OpenGen/GenSQL.query

Replace `CONSTRAINED BY` and `CONDITIONED BY` with `GIVEN`

Closed this issue · 1 comments

Overview

Why are we doing this?

This is the first "sprint" towards IQL-permissive. It will allow us to solve simpler sub-problems first.

Technical approach

We want IQL-permissive to work by translating from permissive ASTs to strict ASTs. To do that, IQL permissive will not be context free. It can consult the schema and data tables and knows which column-variable is modeled by which model.

This is necessary for this PR, too.

Sometimes, GIVEN statements will have to be translated into strict ASTs that encode a model expression with both CONSTRAINED BY and CONDITIONED BY. Another way to think about this is that CONDITIONED BY takes density events, CONSTRAINED BY takes distribution events but GIVEN takes both and events that are conjunctions (i.e.

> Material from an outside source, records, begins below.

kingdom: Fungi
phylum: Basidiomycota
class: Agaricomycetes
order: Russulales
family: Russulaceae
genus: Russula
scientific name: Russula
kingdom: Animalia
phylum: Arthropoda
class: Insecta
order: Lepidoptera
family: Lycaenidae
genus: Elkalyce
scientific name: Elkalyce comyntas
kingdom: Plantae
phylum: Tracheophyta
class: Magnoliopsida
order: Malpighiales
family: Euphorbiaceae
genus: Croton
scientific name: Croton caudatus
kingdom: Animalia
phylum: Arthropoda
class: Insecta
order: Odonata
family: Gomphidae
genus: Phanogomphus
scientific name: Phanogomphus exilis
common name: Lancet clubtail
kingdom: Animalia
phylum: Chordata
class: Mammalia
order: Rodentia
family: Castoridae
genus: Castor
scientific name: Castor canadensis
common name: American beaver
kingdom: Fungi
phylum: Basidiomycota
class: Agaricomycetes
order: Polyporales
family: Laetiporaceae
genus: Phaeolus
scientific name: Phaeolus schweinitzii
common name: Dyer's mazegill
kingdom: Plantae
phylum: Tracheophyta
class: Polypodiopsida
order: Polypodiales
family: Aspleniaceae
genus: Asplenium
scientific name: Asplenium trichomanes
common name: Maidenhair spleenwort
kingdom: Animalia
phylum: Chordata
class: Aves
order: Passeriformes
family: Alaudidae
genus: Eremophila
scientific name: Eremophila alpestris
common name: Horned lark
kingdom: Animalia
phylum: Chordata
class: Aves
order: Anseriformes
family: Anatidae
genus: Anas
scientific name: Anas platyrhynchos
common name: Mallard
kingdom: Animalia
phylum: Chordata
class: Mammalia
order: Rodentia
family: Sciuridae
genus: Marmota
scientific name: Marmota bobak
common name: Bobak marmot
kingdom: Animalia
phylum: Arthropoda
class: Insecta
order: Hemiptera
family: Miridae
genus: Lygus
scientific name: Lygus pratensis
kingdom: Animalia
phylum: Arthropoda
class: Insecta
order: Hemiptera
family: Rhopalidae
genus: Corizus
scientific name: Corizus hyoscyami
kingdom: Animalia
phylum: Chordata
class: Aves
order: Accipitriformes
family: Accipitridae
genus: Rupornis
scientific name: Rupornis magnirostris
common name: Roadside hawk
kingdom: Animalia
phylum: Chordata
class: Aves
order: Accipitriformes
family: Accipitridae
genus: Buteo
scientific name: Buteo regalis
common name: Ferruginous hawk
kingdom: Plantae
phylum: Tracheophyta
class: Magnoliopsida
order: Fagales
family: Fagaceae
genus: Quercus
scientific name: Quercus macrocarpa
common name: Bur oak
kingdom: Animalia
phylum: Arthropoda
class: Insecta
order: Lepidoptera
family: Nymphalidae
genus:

AND-linked lists) of both types of events.

Examples

For the sake of readability, I am translating model expressions from query segments in permissive to query segments in strict and not ASTs to ASTs. We assume the following environment:

  • m is a model
  • d is data table
  • foo, bar and baz are a columns in d and als column variables in m.
  • the schema records that foo, bar are numerical, while baz is nominal.

The example model expressions below should be viewed as part of PROBABILITY OF queries i.e. queries like SELECT PROBABILITY OF VAR foo = foo UNDER [model expression] FROM data. But the logic applies equally to GENERATE.

Example model expressions

Below, ➡️ means "translate AST of sub-query in IQL-permissive to IQL-strict", for example:

UNDER m GIVEN VAR foo = foo ➡️ under m CONDITIONED BY VAR foo = foo

Note: when an event could be either a distribution event or a density event, then it should be treated as a density event, as these can be more efficiently handled by the backend.
UNDER m GIVEN VAR baz = baz ➡️ under m CONDITIONED BY VAR baz = baz

GIVEN can take ,. , always means AND. While this may seem redundant, having both is necessary to ensure certain permissive queries to read clearly to outside users with little background in either programming or probability:
UNDER m GIVEN VAR foo = foo, VAR bar = bar ➡️ under m CONDITIONED BY VAR foo = foo AND VAR bar = bar

With pure density events, mixing nominal and numerical variables is trivial:
UNDER m GIVEN VAR foo = foo, VAR baz = baz ➡️ under m CONDITIONED BY VAR foo = foo AND VAR baz = baz

AND also works with GIVEN:
UNDER m GIVEN VAR foo = foo AND VAR bar = bar ➡️ under m CONDITIONED BY VAR foo = foo AND VAR bar = bar

Distribution events in GIVEN expressions are translated to CONSTRAINED BY expressions:
UNDER m GIVEN VAR foo > foo ➡️ under m CONSTRAINED BY VAR foo > foo

This events can be mix-and-matched, but my require chaining of CONSTRAINED BY and CONDITIONED BY:
UNDER m GIVEN VAR foo > foo AND VAR bar = bar ➡️ (under m CONDITIONED BY VAR bar = bar) CONSTRAINED BY VAR foo > foo

It's prefered to not do that, though:
UNDER m GIVEN VAR foo > foo AND VAR baz = baz ➡️ under m CONSTRAINED BY VAR foo > foo AND VAR baz = baz
This last model expression could also be translated into an equivalent expression chaining CONSTRAINED BY and CONDITIONED BY.

Non-goals

The following features for IQL-permissive will be tackled during later sprints:

  • Removing the VARkeyword.
  • Translating GIVEN foo into GIVEN VAR foo=foo.
  • Making the DENSITY optional (this is related to this PR though; because of the parallelisms:PROBABILITY and CONSTRAINED BY are both taking a distribution event and PROBABILITY DENSITY and CONDITIONED BY both taking a density event.
  • Changing the order of GIVEN - i.e. the ability to write PROBABILITY OF foo GIVEN bar UNDER model instead of PROBABILITY OF foo UNDER model GIVEN bar
  • Nesting of GIVEN is not strictly required.

Other non-goals for now (which might become important later)

  • IQL-permissive does not need to ensure useful error messages are thrown.
  • We'll assume one schema (i.e. a single mapping from column to stattype). In the future, different models may support different schemas.

Open issues

I (Ulli) should create a complete spec for IQL permissive that Zane can work off of, that can be extended to issues like this.

Reminder for me: this needs to talk about OR!